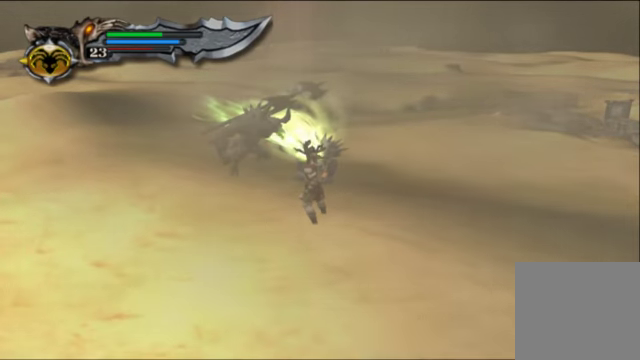
{"buttons": ["X", "L2"], "left_stick": "up-left", "right_stick": "center", "events": [[334, "left_stick", "up-left"]]}
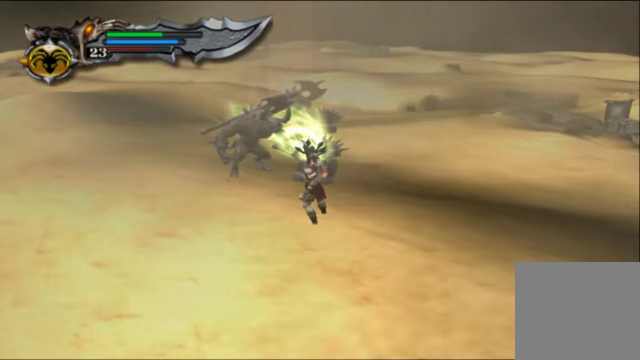
{"buttons": ["Y"], "left_stick": "up-left", "right_stick": "center", "events": [[100, "L2", "up"], [100, "X", "up"], [234, "X", "down"], [367, "X", "up"], [500, "Y", "down"]]}
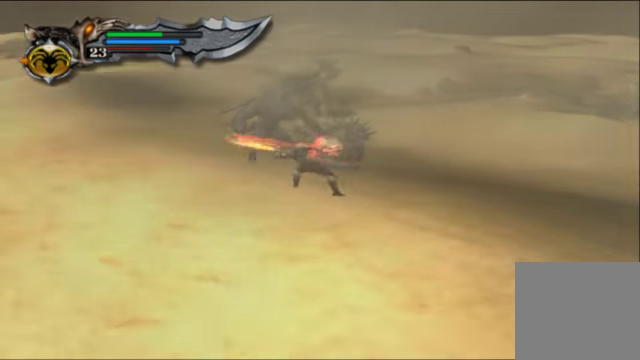
{"buttons": [], "left_stick": "center", "right_stick": "center", "events": [[134, "Y", "up"], [200, "Y", "down"], [234, "left_stick", "center"], [300, "Y", "up"], [367, "Y", "down"], [467, "Y", "up"]]}
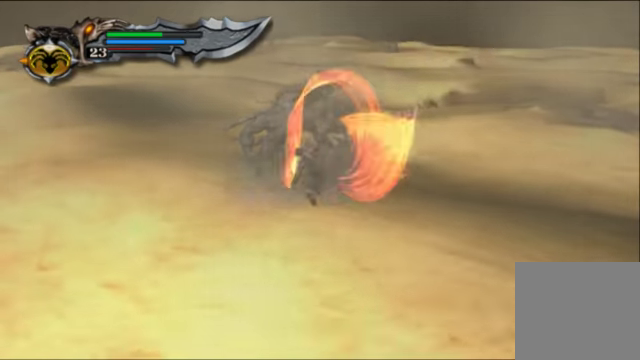
{"buttons": [], "left_stick": "center", "right_stick": "center", "events": [[34, "Y", "down"], [134, "Y", "up"], [200, "Y", "down"], [334, "Y", "up"], [400, "Y", "down"], [500, "Y", "up"]]}
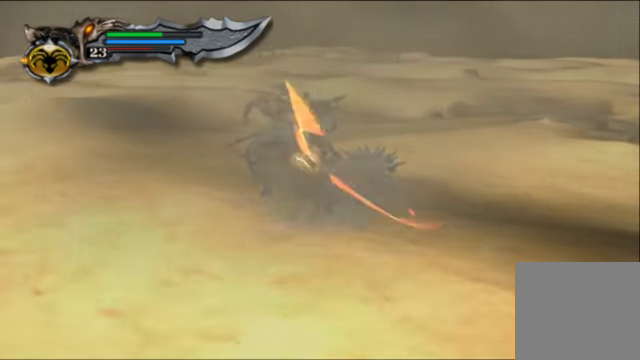
{"buttons": ["Y"], "left_stick": "center", "right_stick": "center", "events": [[34, "Y", "down"], [167, "Y", "up"], [267, "Y", "down"], [367, "Y", "up"], [434, "Y", "down"]]}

------------------------------------------------

### PROBLEM TO WORK ON:
Nothing but the lines holding the word "down" should be returned from the listing above.

### WRITTEN SOLUTION:
{"buttons": ["Y"], "left_stick": "up-left", "right_stick": "center", "events": [[100, "L2", "up"], [100, "X", "up"], [234, "X", "down"], [367, "X", "up"], [500, "Y", "down"]]}
{"buttons": [], "left_stick": "center", "right_stick": "center", "events": [[134, "Y", "up"], [200, "Y", "down"], [234, "left_stick", "center"], [300, "Y", "up"], [367, "Y", "down"], [467, "Y", "up"]]}
{"buttons": [], "left_stick": "center", "right_stick": "center", "events": [[34, "Y", "down"], [134, "Y", "up"], [200, "Y", "down"], [334, "Y", "up"], [400, "Y", "down"], [500, "Y", "up"]]}
{"buttons": ["Y"], "left_stick": "center", "right_stick": "center", "events": [[34, "Y", "down"], [167, "Y", "up"], [267, "Y", "down"], [367, "Y", "up"], [434, "Y", "down"]]}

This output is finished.